Esta advertencia de la Unión se produce a consecuencia de la aprobación de la Xunta de Galicia de un cambio de la normativa vigente, en vigor desde el 1 de enero, sobre intervenciones en bienes catalogados (no en BIC), sus entornos de protección y zonas de amortiguación, por la cual ya no será necesaria la autorización previa de la Consellería de Cultura, que delega esta tarea a los municipios. Todo ello “a fin de agilizar y desburocratizar la gestión patrimonial”.
Según la Constitución española (art. 46), todas las administraciones públicas, incluidos ayuntamientos, están obligadas a velar por nuestro patrimonio. Por ello, la Ley de Patrimonio Histórico Español admite que las comunidades autónomas puedan delegar competencias en los ayuntamientos, pero la Unión considera que esto no debe hacerse sin las garantías y dotación de medios necesarias, así como con la supervisión de la respectiva Comunidad Autónoma, como establece ley Reguladora de las Bases del Régimen Local.

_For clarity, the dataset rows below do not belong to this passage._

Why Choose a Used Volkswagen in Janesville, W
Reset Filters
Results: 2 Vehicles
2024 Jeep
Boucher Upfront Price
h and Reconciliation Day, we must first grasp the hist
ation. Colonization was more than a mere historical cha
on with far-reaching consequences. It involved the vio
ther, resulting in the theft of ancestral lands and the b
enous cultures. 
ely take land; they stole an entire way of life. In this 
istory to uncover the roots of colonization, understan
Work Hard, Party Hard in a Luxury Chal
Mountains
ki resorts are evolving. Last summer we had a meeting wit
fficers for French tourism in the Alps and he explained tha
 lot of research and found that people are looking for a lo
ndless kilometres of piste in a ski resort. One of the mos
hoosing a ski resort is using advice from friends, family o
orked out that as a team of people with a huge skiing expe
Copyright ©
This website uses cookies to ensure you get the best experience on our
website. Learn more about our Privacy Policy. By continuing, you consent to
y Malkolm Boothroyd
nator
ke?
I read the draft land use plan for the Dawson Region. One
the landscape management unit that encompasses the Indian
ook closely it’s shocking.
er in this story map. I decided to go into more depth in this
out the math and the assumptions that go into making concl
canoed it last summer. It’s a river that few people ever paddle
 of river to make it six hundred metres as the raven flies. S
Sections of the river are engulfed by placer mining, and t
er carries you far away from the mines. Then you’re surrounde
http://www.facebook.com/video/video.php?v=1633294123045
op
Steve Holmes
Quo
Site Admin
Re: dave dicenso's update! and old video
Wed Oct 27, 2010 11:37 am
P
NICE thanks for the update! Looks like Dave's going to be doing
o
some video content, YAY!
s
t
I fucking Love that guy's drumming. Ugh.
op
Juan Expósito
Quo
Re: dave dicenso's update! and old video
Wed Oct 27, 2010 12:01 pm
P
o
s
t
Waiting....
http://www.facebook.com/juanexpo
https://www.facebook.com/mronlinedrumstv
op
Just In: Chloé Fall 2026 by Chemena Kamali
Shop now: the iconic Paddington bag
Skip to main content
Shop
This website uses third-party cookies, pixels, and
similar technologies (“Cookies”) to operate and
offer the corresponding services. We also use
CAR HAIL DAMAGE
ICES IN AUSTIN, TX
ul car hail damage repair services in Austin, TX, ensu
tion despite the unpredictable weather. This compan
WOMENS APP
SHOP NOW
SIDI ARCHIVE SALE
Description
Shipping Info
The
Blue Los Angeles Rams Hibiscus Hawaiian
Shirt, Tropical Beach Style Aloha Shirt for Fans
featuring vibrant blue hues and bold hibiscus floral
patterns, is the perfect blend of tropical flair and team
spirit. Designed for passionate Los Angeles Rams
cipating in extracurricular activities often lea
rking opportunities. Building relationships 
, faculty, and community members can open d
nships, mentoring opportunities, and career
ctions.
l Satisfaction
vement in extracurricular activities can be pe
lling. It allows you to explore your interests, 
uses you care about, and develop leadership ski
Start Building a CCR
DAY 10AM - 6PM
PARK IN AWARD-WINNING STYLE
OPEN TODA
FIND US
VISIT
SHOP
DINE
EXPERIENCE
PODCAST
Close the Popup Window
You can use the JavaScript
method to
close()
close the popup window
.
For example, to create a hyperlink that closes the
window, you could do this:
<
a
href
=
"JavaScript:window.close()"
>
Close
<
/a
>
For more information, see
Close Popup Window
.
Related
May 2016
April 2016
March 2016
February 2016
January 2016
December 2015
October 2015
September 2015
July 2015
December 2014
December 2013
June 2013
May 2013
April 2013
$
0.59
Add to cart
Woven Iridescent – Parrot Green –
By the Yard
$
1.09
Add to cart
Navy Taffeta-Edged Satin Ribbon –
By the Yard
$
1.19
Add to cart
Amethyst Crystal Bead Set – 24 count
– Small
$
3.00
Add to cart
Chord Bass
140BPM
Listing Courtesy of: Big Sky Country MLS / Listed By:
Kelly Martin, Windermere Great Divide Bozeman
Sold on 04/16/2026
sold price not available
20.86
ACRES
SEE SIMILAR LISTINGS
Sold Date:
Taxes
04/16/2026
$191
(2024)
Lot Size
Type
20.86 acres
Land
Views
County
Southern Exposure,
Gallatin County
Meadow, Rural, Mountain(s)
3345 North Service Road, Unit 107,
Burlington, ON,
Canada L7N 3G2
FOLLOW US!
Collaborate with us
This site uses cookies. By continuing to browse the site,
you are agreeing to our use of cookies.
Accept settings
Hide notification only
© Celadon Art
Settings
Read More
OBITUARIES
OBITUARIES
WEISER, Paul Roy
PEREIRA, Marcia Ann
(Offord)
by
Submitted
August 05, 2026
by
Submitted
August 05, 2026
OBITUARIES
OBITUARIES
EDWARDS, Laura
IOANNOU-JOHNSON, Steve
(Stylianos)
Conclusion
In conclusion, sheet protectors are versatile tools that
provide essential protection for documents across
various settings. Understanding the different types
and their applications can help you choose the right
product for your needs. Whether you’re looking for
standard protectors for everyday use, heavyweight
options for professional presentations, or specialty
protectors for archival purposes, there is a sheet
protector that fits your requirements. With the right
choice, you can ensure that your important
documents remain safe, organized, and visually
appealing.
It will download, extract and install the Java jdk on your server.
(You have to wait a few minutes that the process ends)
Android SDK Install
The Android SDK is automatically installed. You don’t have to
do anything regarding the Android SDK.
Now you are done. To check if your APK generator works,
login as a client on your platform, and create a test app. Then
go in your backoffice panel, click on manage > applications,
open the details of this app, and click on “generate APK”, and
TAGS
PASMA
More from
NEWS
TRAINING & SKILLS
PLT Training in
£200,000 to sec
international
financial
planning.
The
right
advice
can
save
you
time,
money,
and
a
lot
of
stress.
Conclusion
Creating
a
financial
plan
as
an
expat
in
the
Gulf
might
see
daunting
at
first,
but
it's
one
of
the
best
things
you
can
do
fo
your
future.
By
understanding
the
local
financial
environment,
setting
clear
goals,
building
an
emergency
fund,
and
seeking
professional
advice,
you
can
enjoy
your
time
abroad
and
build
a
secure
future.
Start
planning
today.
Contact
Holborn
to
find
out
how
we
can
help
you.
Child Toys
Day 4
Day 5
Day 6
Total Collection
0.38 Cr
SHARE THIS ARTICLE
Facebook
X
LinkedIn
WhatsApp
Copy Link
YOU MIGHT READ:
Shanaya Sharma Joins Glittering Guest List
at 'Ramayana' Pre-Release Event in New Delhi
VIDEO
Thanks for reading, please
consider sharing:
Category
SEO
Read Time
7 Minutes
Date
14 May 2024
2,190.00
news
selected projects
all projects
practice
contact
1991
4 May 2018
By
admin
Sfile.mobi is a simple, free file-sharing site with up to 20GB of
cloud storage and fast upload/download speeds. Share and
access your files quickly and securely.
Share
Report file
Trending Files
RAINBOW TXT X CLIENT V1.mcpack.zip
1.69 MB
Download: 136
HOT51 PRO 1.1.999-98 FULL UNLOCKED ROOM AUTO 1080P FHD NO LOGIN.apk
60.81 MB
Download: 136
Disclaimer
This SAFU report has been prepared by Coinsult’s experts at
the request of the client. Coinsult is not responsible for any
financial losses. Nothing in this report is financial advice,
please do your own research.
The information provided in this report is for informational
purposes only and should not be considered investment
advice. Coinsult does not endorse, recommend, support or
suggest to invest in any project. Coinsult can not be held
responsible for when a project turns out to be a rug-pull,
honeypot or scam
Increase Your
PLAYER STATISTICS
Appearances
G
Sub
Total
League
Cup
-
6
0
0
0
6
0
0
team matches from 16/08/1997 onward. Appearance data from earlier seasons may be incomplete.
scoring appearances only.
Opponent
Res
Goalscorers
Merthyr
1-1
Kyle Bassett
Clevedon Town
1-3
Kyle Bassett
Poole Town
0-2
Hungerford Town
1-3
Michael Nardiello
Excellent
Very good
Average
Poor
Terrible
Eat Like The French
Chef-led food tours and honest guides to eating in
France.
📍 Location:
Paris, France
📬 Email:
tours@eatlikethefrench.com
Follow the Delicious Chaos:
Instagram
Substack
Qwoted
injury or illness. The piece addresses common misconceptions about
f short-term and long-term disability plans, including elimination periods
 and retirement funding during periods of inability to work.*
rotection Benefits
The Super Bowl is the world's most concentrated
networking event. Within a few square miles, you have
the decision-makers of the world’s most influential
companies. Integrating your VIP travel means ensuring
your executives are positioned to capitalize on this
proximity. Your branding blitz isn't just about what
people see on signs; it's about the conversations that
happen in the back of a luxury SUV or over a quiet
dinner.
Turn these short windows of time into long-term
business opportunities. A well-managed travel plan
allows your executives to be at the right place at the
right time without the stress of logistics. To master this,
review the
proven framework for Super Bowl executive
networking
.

La experiencia demuestra que la falta de recursos técnicos y personal especializado es la norma incluso en las grandes ciudades, por lo cual está justificado el temor de que los municipios pequeños no puedan hacer frente a estos desafíos, ya que no suelen disponer de profesionales cualificados en temas patrimoniales, hasta el punto de que en ocasiones no tienen o no están actualizados sus propios catálogos, precisamente por la falta de los recursos económicos necesarios
La Unión por el Patrimonio recuerda que toda intervención en un bien cultural debe contar con profesionales cualificados y someterse a supervisión técnica experta, tal como establecen los Convenios Internacionales de Granada (1985) y Faro (2005), así como en los principios recogidos en las Cartas de Venecia (1964) y Cracovia (2000) de ICOMOS, a fin de garantizar que la conservación se base en criterios científicos y en el respeto a la autenticidad del bien y la importancia de su función social. Además “muchas veces -advierte Maite Pérez, presidenta de la Unión- la cercanía entre promotor y gobierno local, positiva en otros ámbitos, puede generar conflictos de interés y debilitar el control técnico exigido en la protección del patrimonio.
Por todo ello la Unión por el Patrimonio solicita que la delegación de competencias en materia de patrimonio a los municipios se acompañe siempre de la necesaria dotación material y técnica. Resulta igualmente imprescindible reforzar los departamentos de Patrimonio de las comunidades autónomas y garantizar su supervisión sobre los ayuntamientos con competencias delegadas. “Es necesario promover la formación en oficios tradicionales y reforzar la cultura de la conservación como inversión social. Así como una buena conservación mantiene vivo nuestro patrimonio, seña de identidad y riqueza, una mala intervención puede destruir siglos de historia” concluye la presidenta.